Geometry of a triangle is studied extensively. Let the sides be $a$,$b$,$c$ respectively and $l_a$ be the length of angle bisector from vertex $A$ onto the side whose length is $a.$ The Angle Bisector property tells us that $l_a$ bisects the side $BC$ in the proportion $AC:AB=b:c.$ This gives us two equations:
$\{\begin{array}{l}x+y=a\\ {\displaystyle \frac{x}{y}}={\displaystyle \frac{b}{c}}\end{array}$
Solving this is easy and it yields:
$x={\displaystyle \frac{ab}{b+c}},y={\displaystyle \frac{ac}{b+c}}.$
Finally, Stewart's theorem gives us:
$a\cdot l_a^2={\displaystyle \frac{b^{2}ac+c^{2}ab}{b+c}}-{\displaystyle \frac{a^{3}bc}{(b+c{)}^2}}$
or
$l_a=\sqrt{bc-{\displaystyle \frac{a^{2}bc}{(b+c{)}^2}}}={\displaystyle \frac{2\sqrt{bcp(p-a)}}{b+c}}$
where $p={\displaystyle \frac{a+b+c}{2}}$ is the semiperimeter.

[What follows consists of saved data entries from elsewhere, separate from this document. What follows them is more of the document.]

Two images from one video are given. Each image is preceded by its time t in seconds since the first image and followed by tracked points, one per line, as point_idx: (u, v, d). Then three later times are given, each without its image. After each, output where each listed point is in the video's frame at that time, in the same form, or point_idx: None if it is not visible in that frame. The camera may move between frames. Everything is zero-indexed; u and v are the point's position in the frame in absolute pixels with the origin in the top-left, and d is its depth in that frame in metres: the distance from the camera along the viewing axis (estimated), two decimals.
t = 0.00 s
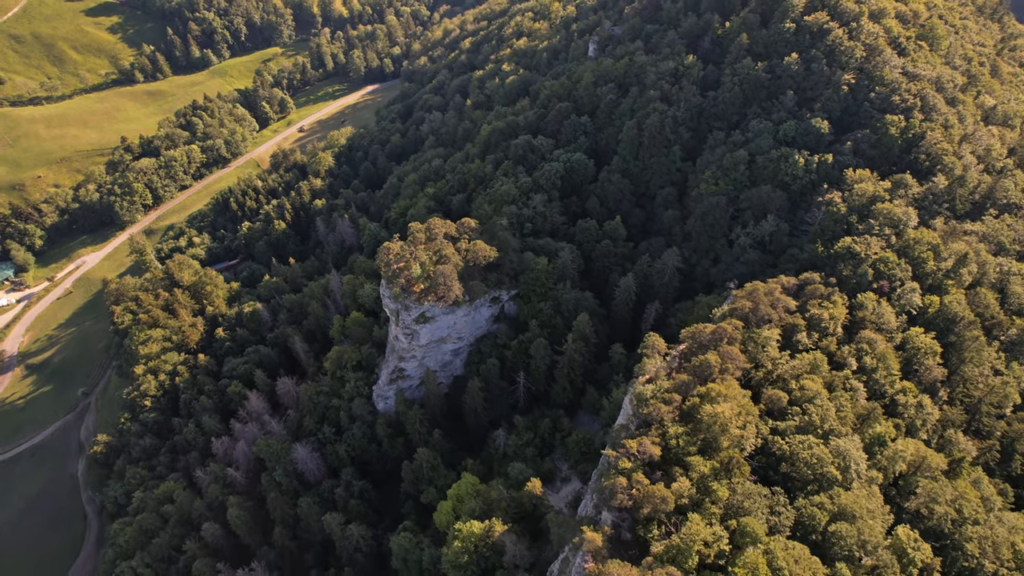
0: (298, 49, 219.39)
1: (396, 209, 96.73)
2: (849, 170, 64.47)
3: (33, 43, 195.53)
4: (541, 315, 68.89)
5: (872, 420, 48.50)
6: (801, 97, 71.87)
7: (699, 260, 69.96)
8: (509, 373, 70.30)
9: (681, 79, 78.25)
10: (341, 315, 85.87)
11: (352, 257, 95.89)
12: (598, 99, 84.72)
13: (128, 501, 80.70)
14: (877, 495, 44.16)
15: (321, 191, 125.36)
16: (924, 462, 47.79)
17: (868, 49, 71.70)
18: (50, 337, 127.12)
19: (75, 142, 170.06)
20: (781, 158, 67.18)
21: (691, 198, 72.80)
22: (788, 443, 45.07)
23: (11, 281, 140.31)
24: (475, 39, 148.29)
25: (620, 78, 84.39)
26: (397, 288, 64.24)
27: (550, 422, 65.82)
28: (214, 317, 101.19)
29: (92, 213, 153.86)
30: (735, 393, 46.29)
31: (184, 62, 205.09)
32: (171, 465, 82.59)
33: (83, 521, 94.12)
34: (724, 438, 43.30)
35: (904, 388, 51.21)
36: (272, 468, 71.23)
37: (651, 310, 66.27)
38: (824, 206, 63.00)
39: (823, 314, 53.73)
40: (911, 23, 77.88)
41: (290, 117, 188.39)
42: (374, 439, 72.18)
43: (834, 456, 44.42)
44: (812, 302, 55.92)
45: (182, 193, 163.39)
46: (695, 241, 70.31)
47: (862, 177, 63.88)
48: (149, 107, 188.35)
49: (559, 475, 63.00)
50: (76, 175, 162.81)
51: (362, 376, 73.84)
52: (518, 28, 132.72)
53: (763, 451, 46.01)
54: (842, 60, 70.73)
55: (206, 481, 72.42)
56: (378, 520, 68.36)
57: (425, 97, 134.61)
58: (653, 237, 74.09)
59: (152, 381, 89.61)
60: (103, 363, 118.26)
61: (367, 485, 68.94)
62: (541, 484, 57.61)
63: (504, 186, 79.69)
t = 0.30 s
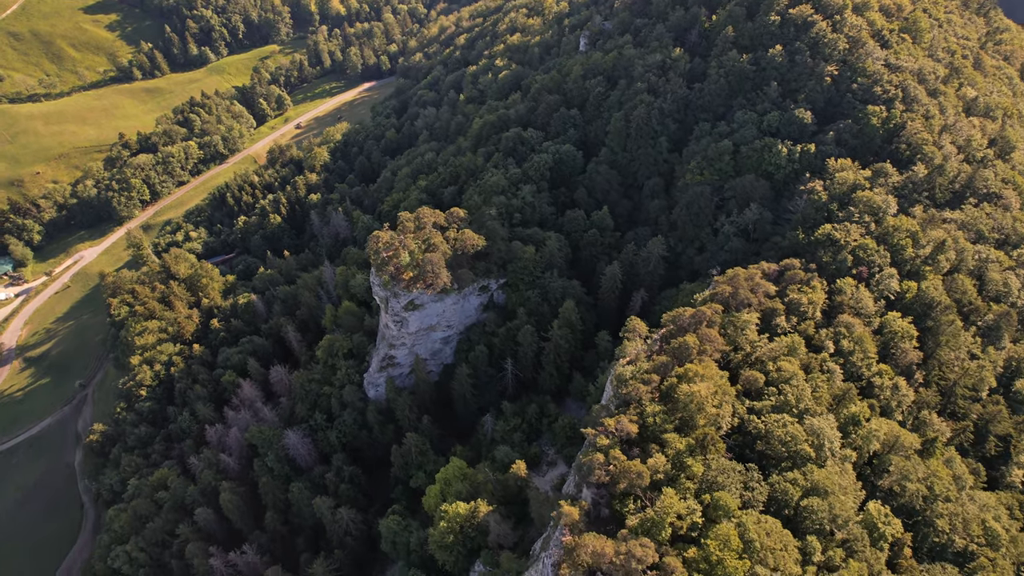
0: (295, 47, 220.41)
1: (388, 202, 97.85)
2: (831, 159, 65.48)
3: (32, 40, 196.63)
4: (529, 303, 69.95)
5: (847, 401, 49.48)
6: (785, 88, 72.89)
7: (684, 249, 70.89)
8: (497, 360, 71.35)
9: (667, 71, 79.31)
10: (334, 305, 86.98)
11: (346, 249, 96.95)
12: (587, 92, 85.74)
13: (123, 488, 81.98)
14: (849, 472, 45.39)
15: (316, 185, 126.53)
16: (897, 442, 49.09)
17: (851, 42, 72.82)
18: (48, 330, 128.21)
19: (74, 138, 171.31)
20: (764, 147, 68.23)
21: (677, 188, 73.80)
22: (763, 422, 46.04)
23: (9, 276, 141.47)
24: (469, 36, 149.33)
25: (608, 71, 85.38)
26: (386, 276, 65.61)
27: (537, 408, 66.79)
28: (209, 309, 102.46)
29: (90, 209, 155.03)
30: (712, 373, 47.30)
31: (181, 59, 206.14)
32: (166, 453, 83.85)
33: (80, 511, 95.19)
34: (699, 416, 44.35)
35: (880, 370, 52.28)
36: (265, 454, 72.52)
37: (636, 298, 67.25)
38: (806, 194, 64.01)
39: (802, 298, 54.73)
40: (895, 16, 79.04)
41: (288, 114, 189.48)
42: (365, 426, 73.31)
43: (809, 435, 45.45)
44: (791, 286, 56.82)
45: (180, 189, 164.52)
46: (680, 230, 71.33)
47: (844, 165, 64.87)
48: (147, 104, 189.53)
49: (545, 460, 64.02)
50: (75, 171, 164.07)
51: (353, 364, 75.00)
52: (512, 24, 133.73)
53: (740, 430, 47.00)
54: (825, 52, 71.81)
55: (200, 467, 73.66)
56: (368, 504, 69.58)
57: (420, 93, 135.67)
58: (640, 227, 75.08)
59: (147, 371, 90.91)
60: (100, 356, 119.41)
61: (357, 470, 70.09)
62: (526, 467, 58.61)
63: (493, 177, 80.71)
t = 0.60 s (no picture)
0: (292, 44, 221.30)
1: (380, 195, 98.90)
2: (812, 149, 66.46)
3: (30, 38, 197.48)
4: (516, 292, 70.95)
5: (822, 383, 50.35)
6: (769, 80, 73.88)
7: (669, 238, 71.82)
8: (485, 348, 72.30)
9: (654, 64, 80.33)
10: (325, 296, 88.04)
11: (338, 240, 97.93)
12: (575, 85, 86.71)
13: (117, 476, 83.08)
14: (822, 451, 46.15)
15: (311, 179, 127.56)
16: (871, 423, 50.10)
17: (834, 34, 73.85)
18: (44, 324, 129.05)
19: (71, 135, 172.28)
20: (748, 138, 69.20)
21: (662, 178, 74.76)
22: (739, 402, 46.87)
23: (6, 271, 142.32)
24: (464, 32, 150.27)
25: (597, 64, 86.35)
26: (375, 264, 66.89)
27: (523, 394, 67.59)
28: (203, 301, 103.54)
29: (87, 205, 155.96)
30: (689, 354, 48.22)
31: (179, 56, 207.02)
32: (160, 442, 84.96)
33: (75, 501, 96.08)
34: (676, 396, 45.29)
35: (856, 354, 53.30)
36: (256, 441, 73.84)
37: (622, 287, 68.16)
38: (788, 183, 65.00)
39: (780, 283, 55.62)
40: (878, 10, 80.14)
41: (284, 111, 190.48)
42: (354, 413, 74.43)
43: (783, 415, 46.27)
44: (771, 272, 57.67)
45: (176, 185, 165.58)
46: (665, 220, 72.35)
47: (825, 155, 65.86)
48: (144, 101, 190.46)
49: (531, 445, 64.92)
50: (72, 167, 165.02)
51: (343, 353, 76.13)
52: (505, 20, 134.67)
53: (716, 410, 47.73)
54: (808, 44, 72.89)
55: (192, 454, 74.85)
56: (358, 491, 70.73)
57: (414, 88, 136.63)
58: (626, 217, 76.03)
59: (141, 361, 92.05)
60: (96, 349, 120.34)
61: (347, 456, 71.21)
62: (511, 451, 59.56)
63: (482, 169, 81.69)
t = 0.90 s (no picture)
0: (289, 42, 222.31)
1: (371, 188, 99.96)
2: (792, 138, 67.45)
3: (27, 35, 198.55)
4: (501, 281, 71.97)
5: (796, 366, 51.14)
6: (752, 72, 74.89)
7: (652, 228, 72.77)
8: (471, 336, 73.25)
9: (639, 57, 81.36)
10: (316, 286, 89.11)
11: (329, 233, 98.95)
12: (563, 78, 87.68)
13: (110, 464, 84.29)
14: (793, 431, 46.72)
15: (304, 174, 128.60)
16: (844, 404, 50.88)
17: (816, 27, 74.90)
18: (40, 318, 130.06)
19: (68, 131, 173.44)
20: (730, 128, 70.08)
21: (647, 169, 75.69)
22: (713, 382, 47.69)
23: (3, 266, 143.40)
24: (457, 28, 151.29)
25: (584, 57, 87.37)
26: (361, 253, 68.22)
27: (508, 381, 68.39)
28: (197, 294, 104.70)
29: (83, 200, 157.06)
30: (664, 336, 49.10)
31: (176, 54, 208.03)
32: (152, 431, 86.12)
33: (69, 490, 97.24)
34: (649, 376, 46.18)
35: (831, 338, 54.21)
36: (246, 428, 75.16)
37: (606, 276, 69.01)
38: (767, 172, 65.99)
39: (757, 269, 56.43)
40: (860, 3, 81.12)
41: (280, 108, 191.52)
42: (343, 401, 75.56)
43: (756, 395, 47.08)
44: (749, 259, 58.49)
45: (172, 181, 166.76)
46: (649, 210, 73.35)
47: (805, 144, 66.85)
48: (141, 98, 191.48)
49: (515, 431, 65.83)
50: (69, 164, 166.17)
51: (332, 342, 77.23)
52: (497, 16, 135.69)
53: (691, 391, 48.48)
54: (790, 36, 73.98)
55: (183, 441, 76.07)
56: (346, 477, 71.79)
57: (407, 84, 137.64)
58: (611, 208, 77.00)
59: (135, 352, 93.24)
60: (91, 342, 121.43)
61: (334, 443, 72.31)
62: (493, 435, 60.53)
63: (470, 161, 82.70)
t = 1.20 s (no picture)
0: (285, 40, 222.93)
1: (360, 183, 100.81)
2: (771, 131, 68.20)
3: (23, 33, 199.37)
4: (484, 272, 72.79)
5: (768, 353, 51.77)
6: (733, 66, 75.69)
7: (634, 220, 73.58)
8: (455, 327, 74.06)
9: (623, 52, 82.13)
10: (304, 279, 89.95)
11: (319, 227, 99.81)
12: (548, 73, 88.39)
13: (99, 455, 85.26)
14: (764, 416, 47.21)
15: (296, 170, 129.43)
16: (815, 390, 51.59)
17: (796, 21, 75.69)
18: (34, 313, 130.68)
19: (63, 128, 174.33)
20: (710, 121, 70.76)
21: (629, 162, 76.42)
22: (684, 368, 48.42)
23: None
24: (450, 26, 151.99)
25: (569, 52, 88.12)
26: (345, 244, 69.15)
27: (490, 371, 69.10)
28: (188, 288, 105.63)
29: (77, 197, 157.82)
30: (636, 323, 49.93)
31: (171, 52, 208.72)
32: (141, 422, 87.05)
33: (60, 483, 98.01)
34: (620, 361, 46.99)
35: (805, 326, 54.87)
36: (232, 419, 76.21)
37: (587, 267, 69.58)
38: (746, 164, 66.73)
39: (732, 259, 57.16)
40: None
41: (275, 106, 192.20)
42: (328, 392, 76.52)
43: (726, 381, 47.77)
44: (725, 249, 59.22)
45: (167, 178, 167.61)
46: (631, 202, 74.14)
47: (783, 137, 67.65)
48: (136, 95, 192.17)
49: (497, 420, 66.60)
50: (63, 161, 167.02)
51: (318, 333, 78.13)
52: (489, 13, 136.41)
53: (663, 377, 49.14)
54: (771, 31, 74.86)
55: (170, 432, 77.04)
56: (331, 467, 72.84)
57: (399, 81, 138.34)
58: (594, 200, 77.77)
59: (125, 345, 94.17)
60: (84, 337, 122.25)
61: (319, 433, 73.26)
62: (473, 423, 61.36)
63: (456, 154, 83.41)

With this formula in hand and in the setup of your problem, one can immediately see that:
$C{E}^2-B{D}^2=l_c^2-l_b^2=ab-{\displaystyle \frac{c^{2}ab}{(a+b{)}^2}}-ac+{\displaystyle \frac{b^{2}ac}{(a+c{)}^2}}=$
$=a(b-c)(1+{\displaystyle \frac{bc(a^2+b^2+c^2+bc+2ab+2ac)}{(a+b{)}^2(a+c{)}^2}})\le 0.$
Thus, $l_b\ge l_c.$